■ **Supplied records**:
************
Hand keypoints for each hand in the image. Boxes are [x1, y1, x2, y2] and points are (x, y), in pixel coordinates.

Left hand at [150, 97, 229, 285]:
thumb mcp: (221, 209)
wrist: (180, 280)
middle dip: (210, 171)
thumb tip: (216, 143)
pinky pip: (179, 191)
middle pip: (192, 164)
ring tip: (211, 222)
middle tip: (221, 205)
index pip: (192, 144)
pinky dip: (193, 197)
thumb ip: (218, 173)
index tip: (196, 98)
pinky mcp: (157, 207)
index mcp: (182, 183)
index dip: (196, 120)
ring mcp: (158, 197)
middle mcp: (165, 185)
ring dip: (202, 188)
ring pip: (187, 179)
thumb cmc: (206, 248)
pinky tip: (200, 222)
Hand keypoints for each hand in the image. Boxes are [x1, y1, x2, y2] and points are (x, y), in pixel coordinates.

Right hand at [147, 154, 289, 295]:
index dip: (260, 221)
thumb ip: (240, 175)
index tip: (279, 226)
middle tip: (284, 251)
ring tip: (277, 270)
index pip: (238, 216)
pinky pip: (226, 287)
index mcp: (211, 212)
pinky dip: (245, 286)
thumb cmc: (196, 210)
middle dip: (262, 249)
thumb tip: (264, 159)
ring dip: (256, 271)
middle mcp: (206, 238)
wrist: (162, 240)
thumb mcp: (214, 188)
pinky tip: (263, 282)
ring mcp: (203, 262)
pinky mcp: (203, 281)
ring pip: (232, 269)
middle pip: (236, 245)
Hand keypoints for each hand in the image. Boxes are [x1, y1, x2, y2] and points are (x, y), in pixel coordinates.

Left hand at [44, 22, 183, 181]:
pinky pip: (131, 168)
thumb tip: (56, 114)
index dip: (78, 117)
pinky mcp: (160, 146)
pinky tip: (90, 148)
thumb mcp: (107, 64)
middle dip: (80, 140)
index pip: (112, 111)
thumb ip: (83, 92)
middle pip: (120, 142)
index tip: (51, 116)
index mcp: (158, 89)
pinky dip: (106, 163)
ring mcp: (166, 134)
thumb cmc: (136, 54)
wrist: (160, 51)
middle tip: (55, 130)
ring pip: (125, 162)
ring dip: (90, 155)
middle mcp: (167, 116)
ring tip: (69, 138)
************
■ **Exercise aim**: Extract exactly and only the lines above from the line containing "index pip: (112, 111)" through the line containing "middle mcp: (167, 116)", both end lines included.

■ **Answer below**:
index pip: (112, 111)
thumb ip: (83, 92)
middle pip: (120, 142)
index tip: (51, 116)
index mcp: (158, 89)
pinky dip: (106, 163)
ring mcp: (166, 134)
thumb cmc: (136, 54)
wrist: (160, 51)
middle tip: (55, 130)
ring pip: (125, 162)
ring dip: (90, 155)
middle mcp: (167, 116)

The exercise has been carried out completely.